* _Instructions to follow_:
Scan the entries below, and for each line that includes the word "javascript", make a copy.
(Beginning of Raw data)
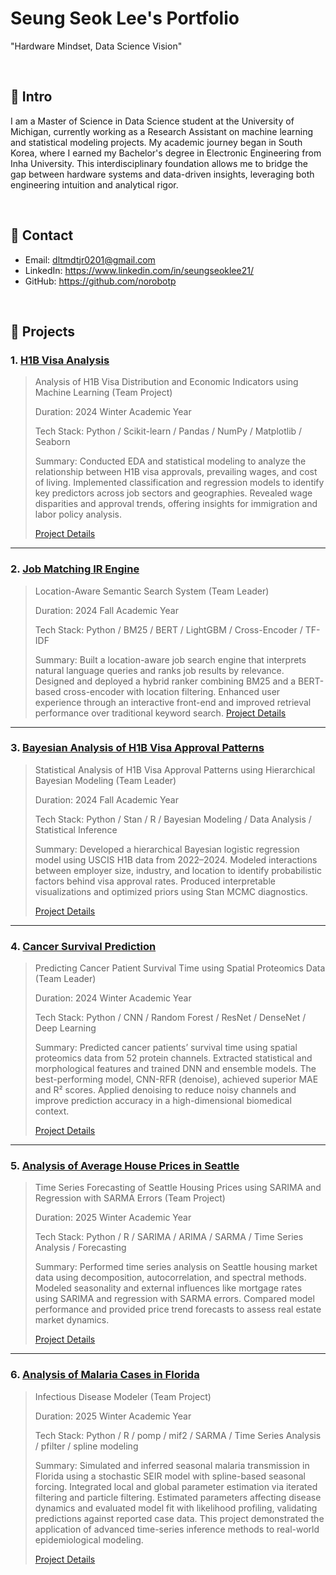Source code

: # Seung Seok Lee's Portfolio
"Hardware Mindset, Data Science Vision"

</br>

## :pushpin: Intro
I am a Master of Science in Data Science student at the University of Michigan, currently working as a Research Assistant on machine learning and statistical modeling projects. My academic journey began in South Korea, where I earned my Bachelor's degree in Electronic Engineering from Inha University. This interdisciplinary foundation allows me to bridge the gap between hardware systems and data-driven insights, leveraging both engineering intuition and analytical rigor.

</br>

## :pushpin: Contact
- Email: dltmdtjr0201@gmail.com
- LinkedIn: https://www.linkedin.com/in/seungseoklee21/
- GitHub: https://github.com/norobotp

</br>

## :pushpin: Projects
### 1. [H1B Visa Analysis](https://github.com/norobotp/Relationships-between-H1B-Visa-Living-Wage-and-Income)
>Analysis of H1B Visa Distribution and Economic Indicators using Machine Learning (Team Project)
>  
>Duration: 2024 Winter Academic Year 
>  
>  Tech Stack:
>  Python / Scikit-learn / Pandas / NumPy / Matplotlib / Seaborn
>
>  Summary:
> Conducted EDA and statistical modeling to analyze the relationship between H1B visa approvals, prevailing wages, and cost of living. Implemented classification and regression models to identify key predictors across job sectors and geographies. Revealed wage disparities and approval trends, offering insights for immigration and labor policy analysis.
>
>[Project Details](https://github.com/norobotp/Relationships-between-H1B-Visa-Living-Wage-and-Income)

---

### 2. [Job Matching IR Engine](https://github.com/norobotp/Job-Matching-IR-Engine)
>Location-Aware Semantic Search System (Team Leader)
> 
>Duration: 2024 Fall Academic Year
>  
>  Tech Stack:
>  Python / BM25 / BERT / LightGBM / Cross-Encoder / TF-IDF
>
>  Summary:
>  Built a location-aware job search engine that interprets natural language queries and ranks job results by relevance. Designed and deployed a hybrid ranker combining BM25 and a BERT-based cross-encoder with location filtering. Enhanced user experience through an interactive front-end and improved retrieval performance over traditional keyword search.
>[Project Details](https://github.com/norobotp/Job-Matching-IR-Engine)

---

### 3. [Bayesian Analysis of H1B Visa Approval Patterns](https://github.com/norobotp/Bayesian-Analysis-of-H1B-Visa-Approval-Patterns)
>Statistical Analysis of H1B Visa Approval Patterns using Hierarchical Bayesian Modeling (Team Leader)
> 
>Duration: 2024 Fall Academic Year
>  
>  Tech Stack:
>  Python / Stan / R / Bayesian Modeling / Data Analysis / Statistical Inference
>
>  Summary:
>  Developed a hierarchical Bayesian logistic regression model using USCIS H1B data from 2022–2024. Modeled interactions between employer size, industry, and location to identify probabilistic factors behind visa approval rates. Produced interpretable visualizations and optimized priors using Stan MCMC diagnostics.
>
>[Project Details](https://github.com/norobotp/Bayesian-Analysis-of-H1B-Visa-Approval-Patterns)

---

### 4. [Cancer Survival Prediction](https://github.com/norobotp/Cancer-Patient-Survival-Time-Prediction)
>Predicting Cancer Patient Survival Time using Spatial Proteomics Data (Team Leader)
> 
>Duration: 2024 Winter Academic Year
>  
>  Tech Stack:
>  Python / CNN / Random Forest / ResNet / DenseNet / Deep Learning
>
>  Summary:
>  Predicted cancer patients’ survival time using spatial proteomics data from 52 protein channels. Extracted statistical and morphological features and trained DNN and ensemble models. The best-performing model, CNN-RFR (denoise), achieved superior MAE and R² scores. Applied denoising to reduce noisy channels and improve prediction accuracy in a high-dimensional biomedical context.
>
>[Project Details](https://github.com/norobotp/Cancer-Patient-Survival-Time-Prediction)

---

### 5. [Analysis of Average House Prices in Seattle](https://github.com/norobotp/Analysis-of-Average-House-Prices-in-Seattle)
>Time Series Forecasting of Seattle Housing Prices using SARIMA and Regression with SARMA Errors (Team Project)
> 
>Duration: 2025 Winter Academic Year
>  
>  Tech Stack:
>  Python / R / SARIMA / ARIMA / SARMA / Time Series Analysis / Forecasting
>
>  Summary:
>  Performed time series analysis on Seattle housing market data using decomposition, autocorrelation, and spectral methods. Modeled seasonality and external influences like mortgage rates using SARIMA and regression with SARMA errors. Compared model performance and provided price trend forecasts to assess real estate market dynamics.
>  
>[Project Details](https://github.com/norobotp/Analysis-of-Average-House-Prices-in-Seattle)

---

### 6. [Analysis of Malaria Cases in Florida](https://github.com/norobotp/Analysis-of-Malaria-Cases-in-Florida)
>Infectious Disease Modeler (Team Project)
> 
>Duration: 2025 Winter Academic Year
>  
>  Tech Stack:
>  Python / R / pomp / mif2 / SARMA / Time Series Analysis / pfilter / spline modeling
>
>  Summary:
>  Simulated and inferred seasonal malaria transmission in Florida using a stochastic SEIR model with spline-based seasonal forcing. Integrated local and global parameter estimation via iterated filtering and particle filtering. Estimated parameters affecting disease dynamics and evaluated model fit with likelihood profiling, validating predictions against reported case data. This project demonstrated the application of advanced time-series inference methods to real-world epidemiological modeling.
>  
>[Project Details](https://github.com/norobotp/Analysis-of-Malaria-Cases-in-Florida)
(End of Raw data)
(Beginning of Raw data)
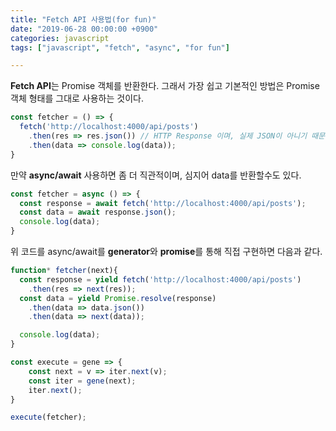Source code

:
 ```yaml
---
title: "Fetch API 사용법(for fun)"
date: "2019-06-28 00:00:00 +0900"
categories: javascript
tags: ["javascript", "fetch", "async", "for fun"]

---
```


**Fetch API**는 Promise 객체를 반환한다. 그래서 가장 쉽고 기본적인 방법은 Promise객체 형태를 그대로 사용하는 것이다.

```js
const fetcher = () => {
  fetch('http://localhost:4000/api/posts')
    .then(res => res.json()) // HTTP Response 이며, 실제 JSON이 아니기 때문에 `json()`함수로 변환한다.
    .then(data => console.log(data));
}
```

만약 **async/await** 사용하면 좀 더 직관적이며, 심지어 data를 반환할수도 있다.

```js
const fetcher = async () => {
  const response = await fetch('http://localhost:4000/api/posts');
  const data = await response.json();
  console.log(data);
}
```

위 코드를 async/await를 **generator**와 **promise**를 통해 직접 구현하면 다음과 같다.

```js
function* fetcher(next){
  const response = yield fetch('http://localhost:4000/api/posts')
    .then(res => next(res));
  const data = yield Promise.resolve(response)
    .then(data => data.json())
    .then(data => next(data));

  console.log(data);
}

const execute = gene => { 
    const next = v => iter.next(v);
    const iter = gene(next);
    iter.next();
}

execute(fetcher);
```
(End of Raw data)
* _Solution to this problem_:
categories: javascript
tags: ["javascript", "fetch", "async", "for fun"]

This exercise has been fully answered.